=== Task inputs ===
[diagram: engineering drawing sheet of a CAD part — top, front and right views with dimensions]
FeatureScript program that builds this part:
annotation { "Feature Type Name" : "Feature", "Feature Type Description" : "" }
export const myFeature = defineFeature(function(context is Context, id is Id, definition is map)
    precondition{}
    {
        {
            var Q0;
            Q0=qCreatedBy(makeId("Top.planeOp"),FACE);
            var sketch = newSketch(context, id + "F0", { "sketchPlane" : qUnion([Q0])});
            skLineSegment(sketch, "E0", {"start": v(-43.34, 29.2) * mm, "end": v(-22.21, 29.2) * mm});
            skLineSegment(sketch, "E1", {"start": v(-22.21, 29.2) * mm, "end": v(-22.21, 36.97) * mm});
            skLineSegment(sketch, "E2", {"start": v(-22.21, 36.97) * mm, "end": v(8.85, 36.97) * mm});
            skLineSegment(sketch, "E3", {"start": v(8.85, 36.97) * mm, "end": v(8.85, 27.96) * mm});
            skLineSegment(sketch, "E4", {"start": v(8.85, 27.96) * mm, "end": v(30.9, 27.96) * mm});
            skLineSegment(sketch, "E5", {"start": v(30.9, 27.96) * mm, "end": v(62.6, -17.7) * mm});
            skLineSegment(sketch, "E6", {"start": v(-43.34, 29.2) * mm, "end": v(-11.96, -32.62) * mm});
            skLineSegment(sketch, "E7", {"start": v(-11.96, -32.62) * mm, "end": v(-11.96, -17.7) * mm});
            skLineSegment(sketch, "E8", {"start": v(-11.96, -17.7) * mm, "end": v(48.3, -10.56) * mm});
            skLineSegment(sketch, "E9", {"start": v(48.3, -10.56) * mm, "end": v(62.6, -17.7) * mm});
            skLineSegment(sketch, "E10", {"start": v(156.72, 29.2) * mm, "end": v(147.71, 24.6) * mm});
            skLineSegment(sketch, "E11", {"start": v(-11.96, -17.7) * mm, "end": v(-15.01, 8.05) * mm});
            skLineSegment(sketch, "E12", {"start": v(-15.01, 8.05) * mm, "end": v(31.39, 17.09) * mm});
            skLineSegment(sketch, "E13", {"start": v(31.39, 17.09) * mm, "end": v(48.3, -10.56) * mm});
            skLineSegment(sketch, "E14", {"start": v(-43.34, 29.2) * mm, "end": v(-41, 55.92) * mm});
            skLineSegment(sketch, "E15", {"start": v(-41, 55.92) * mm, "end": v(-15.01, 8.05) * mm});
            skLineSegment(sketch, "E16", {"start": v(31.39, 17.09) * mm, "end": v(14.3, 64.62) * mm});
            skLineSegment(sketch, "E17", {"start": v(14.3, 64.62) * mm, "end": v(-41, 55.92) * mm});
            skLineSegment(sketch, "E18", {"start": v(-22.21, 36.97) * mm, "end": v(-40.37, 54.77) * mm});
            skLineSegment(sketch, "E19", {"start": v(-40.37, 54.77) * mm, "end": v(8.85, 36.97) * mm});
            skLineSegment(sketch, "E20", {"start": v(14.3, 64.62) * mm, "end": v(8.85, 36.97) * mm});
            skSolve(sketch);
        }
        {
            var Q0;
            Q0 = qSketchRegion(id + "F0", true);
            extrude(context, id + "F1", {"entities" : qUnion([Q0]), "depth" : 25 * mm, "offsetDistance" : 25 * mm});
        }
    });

=== Exercise description ===
Copy the listing above line for line, with no changes.

=== Exercise result ===
[diagram: engineering drawing sheet of a CAD part — top, front and right views with dimensions]
FeatureScript program that builds this part:
annotation { "Feature Type Name" : "Feature", "Feature Type Description" : "" }
export const myFeature = defineFeature(function(context is Context, id is Id, definition is map)
    precondition{}
    {
        {
            var Q0;
            Q0=qCreatedBy(makeId("Top.planeOp"),FACE);
            var sketch = newSketch(context, id + "F0", { "sketchPlane" : qUnion([Q0])});
            skLineSegment(sketch, "E0", {"start": v(-43.34, 29.2) * mm, "end": v(-22.21, 29.2) * mm});
            skLineSegment(sketch, "E1", {"start": v(-22.21, 29.2) * mm, "end": v(-22.21, 36.97) * mm});
            skLineSegment(sketch, "E2", {"start": v(-22.21, 36.97) * mm, "end": v(8.85, 36.97) * mm});
            skLineSegment(sketch, "E3", {"start": v(8.85, 36.97) * mm, "end": v(8.85, 27.96) * mm});
            skLineSegment(sketch, "E4", {"start": v(8.85, 27.96) * mm, "end": v(30.9, 27.96) * mm});
            skLineSegment(sketch, "E5", {"start": v(30.9, 27.96) * mm, "end": v(62.6, -17.7) * mm});
            skLineSegment(sketch, "E6", {"start": v(-43.34, 29.2) * mm, "end": v(-11.96, -32.62) * mm});
            skLineSegment(sketch, "E7", {"start": v(-11.96, -32.62) * mm, "end": v(-11.96, -17.7) * mm});
            skLineSegment(sketch, "E8", {"start": v(-11.96, -17.7) * mm, "end": v(48.3, -10.56) * mm});
            skLineSegment(sketch, "E9", {"start": v(48.3, -10.56) * mm, "end": v(62.6, -17.7) * mm});
            skLineSegment(sketch, "E10", {"start": v(156.72, 29.2) * mm, "end": v(147.71, 24.6) * mm});
            skLineSegment(sketch, "E11", {"start": v(-11.96, -17.7) * mm, "end": v(-15.01, 8.05) * mm});
            skLineSegment(sketch, "E12", {"start": v(-15.01, 8.05) * mm, "end": v(31.39, 17.09) * mm});
            skLineSegment(sketch, "E13", {"start": v(31.39, 17.09) * mm, "end": v(48.3, -10.56) * mm});
            skLineSegment(sketch, "E14", {"start": v(-43.34, 29.2) * mm, "end": v(-41, 55.92) * mm});
            skLineSegment(sketch, "E15", {"start": v(-41, 55.92) * mm, "end": v(-15.01, 8.05) * mm});
            skLineSegment(sketch, "E16", {"start": v(31.39, 17.09) * mm, "end": v(14.3, 64.62) * mm});
            skLineSegment(sketch, "E17", {"start": v(14.3, 64.62) * mm, "end": v(-41, 55.92) * mm});
            skLineSegment(sketch, "E18", {"start": v(-22.21, 36.97) * mm, "end": v(-40.37, 54.77) * mm});
            skLineSegment(sketch, "E19", {"start": v(-40.37, 54.77) * mm, "end": v(8.85, 36.97) * mm});
            skLineSegment(sketch, "E20", {"start": v(14.3, 64.62) * mm, "end": v(8.85, 36.97) * mm});
            skSolve(sketch);
        }
        {
            var Q0;
            Q0 = qSketchRegion(id + "F0", true);
            extrude(context, id + "F1", {"entities" : qUnion([Q0]), "depth" : 25 * mm, "offsetDistance" : 25 * mm});
        }
    });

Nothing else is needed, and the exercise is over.